### Extrait
· · · · ·

L’administration : un plaisir… à comparer de la France.

Le sens du service : indubitablement un truc que les québécois ont et que les français n’ont pas… avec ses mauvais cotés aussi. Si on a toujours l’air de déranger dans un magasin français, on est souvent achalé par les vendeurs qui n’arrêtent pas de venir vous voir au Québec.

Les relations homme-femme : à date ça va très bien. Il faut dire que je ne suis pas machiste pantoute et que je suis ultra-égalitaire dans mes attitudes sans avoir perdu ma petite galanterie française. Redoutable. Plus généralement (au travail par exemple) j’apprécie le coté égalitaire et équilibré des relations. Mauvais pendant, le féminisme parfois excessif de certaines, en même temps les acquis sont si vite perdus…

Les voitures : le coffre à hayon m’a terriblement manqué au début (en 2004 très peu de modèle en avait). Aujourd’hui je roule en petite japonaise… à hayon.

La conduite automobile : Rock n’roll baby… le clignotant est en option chez la plupart des gens, la courtoisie une belle utopie partagée par une minorité de conducteur, et les jeunes me font terriblement peur. Ça roule en malade mentaux. Heureusement ils se calment vite.

La protection de la langue : les fadas de l’Office québécois de la langue française et du PQ sont des obsessifs compulsifs. Mais il suffit de mettre les pieds à Paris pour comprendre qu’ils ont raison. Le français doit être protégé de manière un peu excessive parfois au risque de laisser l’anglais s’immiscer partout dans le langage commercial, technique et courant même. Pourtant, les français ont généralement un meilleur niveau de français (sautez pas vos grand chevaux, c’est juste mon opinion, pas une vérité que je veux enfoncer dans la gorge de tout le monde), qu’il s’agisse d’orthographe, de grammaire, mais surtout de vocabulaire. Ce qui ne signifie pas que les québécois sont mauvais. Leur scolarité est juste d’avantage basée sur les aptitudes que sur l’académique pur comme en France. Par contre, il n’est pas loin à mon avis le jour où les québécois seront meilleurs que les français. Et ce sera grâce à la loi 101…

Les anglicismes : débat sans fin. Il y en a autant des deux cotés de la flaque. Sauf que du coté tricolore ça se développe à grands pas…

La position jamais québécois, mais plus tout à fait français : je le vis bien personnellement. Je me détache progressivement des choses françaises même si je continue à suivre l’actualité, par contre depuis 1-2 ans je me sens beaucoup plus impliqué dans les débats de société québécois. C’est un processus naturel je pense et qui dans mon cas a été freiné par le fait que j’ai vécu avec une française pendant 7 ans. Naturel, mais ça vous met progressivement en décalage avec vos amis et familles qui comprennent mal que vous ne vous passionnez pas pour les frasques de Sarko, et qui vous demande « c’est quoi cette révolution de carré rouge ».

· · · · ·

### Contenu de la liste
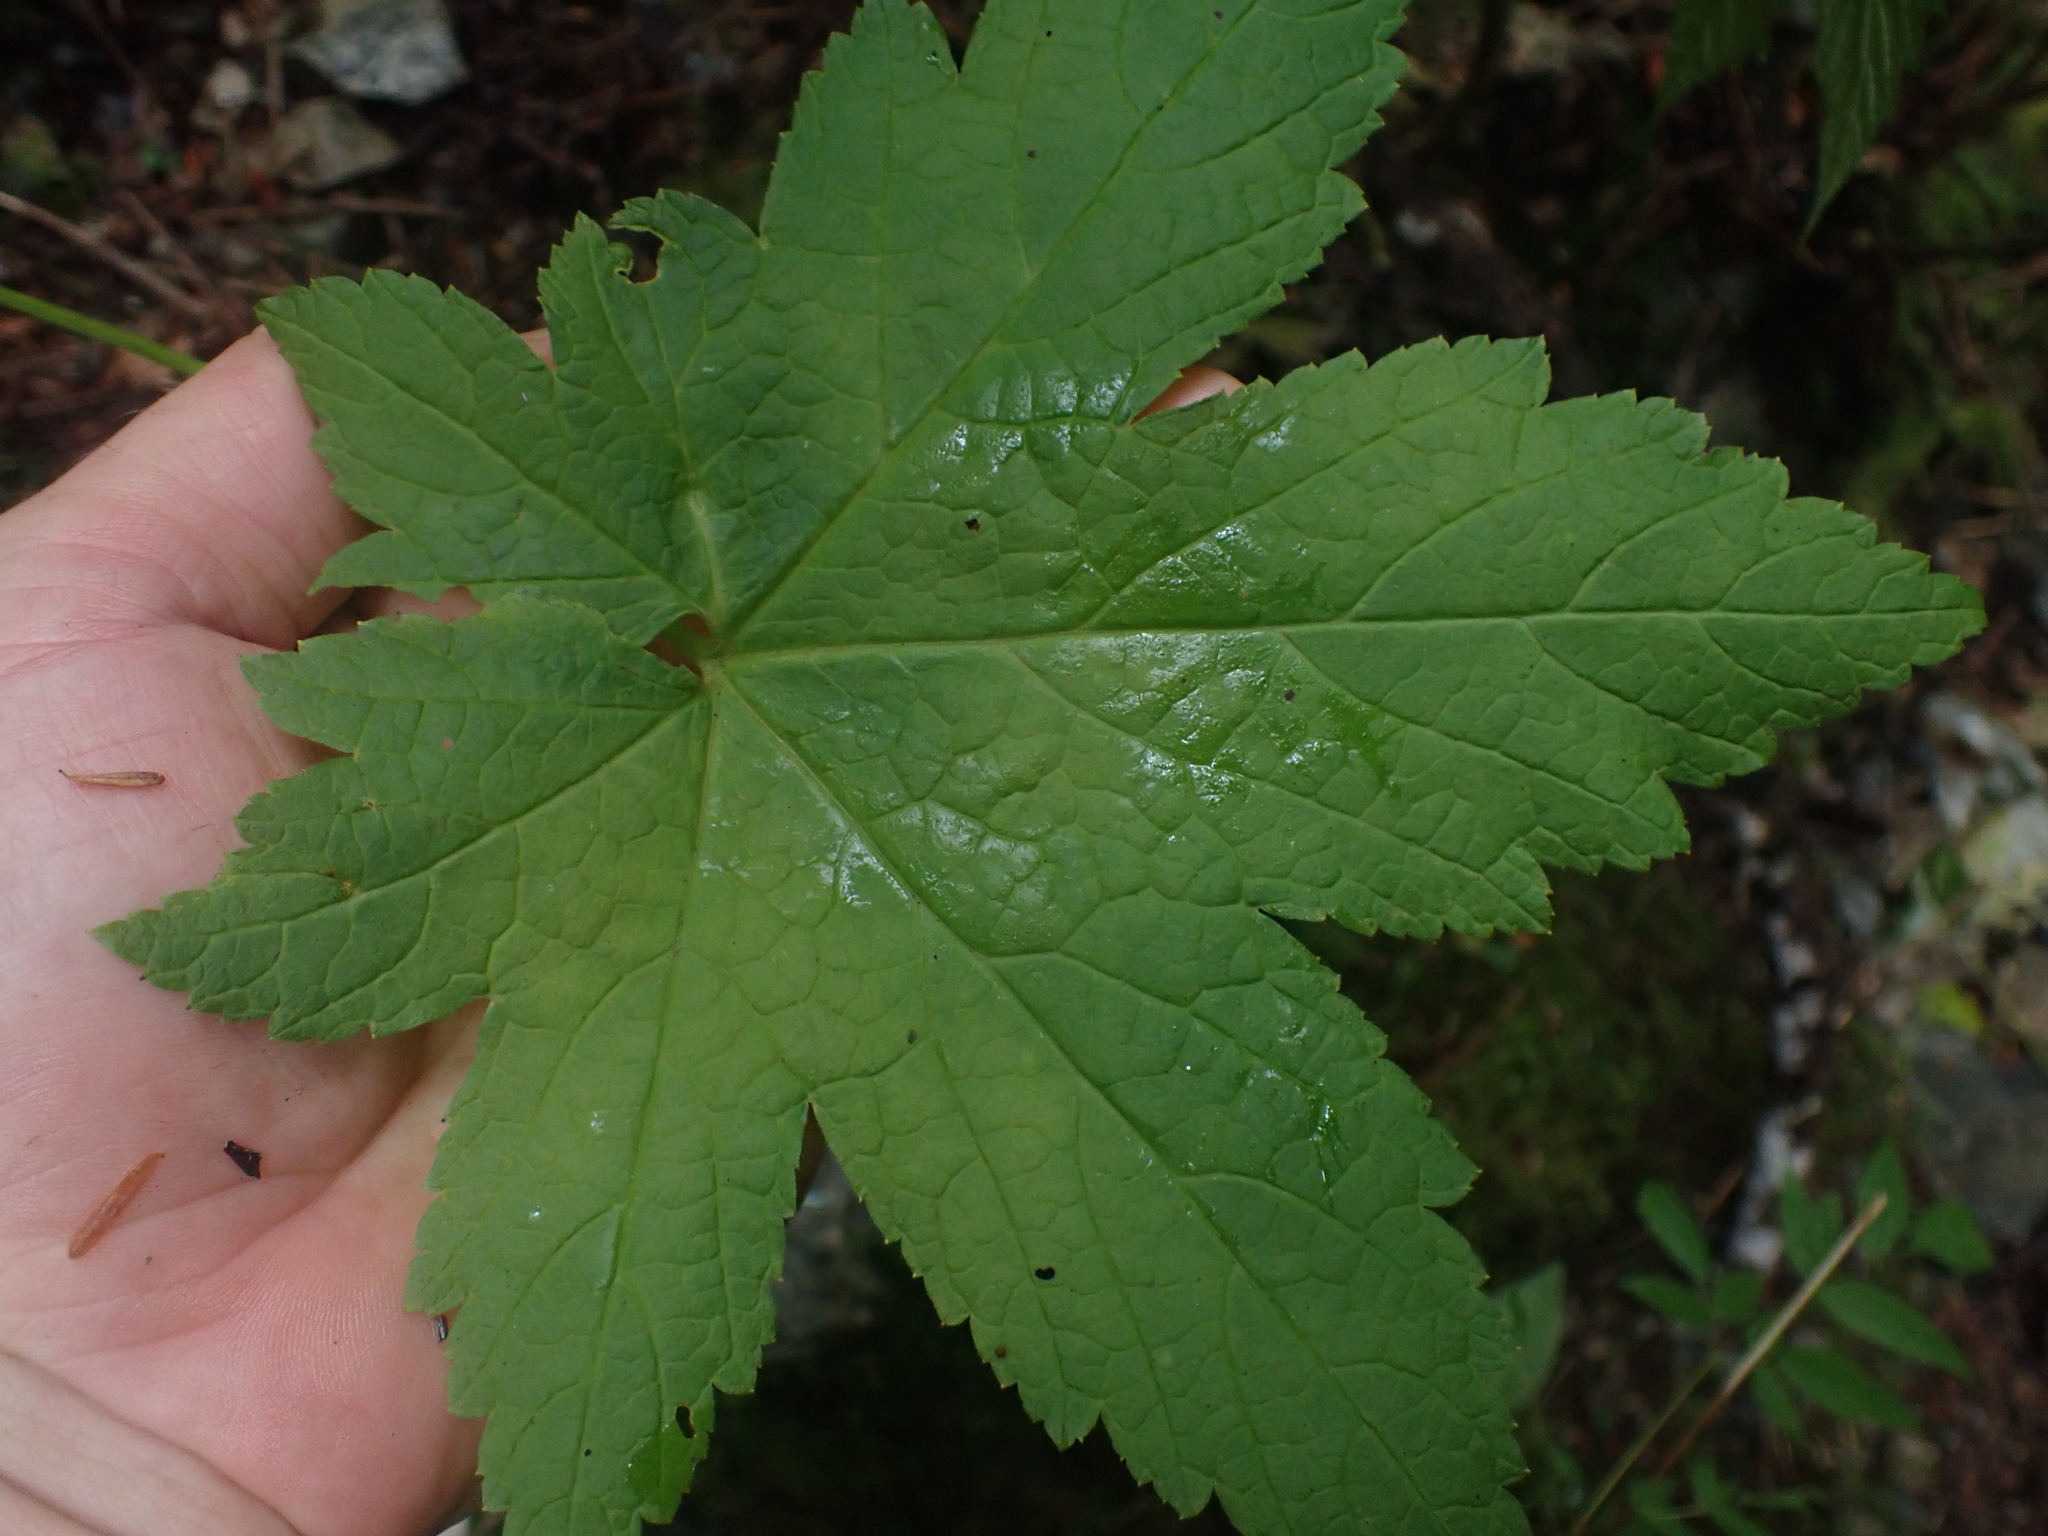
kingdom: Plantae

· · · · ·

### Consigne
Veuillez recopier à l’identique, dans l’extrait sur la vie au Québec, le passage qui commence par « Les voitures : le » et se termine par « japonaise… à hayon. ».

### Réponse
Les voitures : le coffre à hayon m’a terriblement manqué au début (en 2004 très peu de modèle en avait). Aujourd’hui je roule en petite japonaise… à hayon.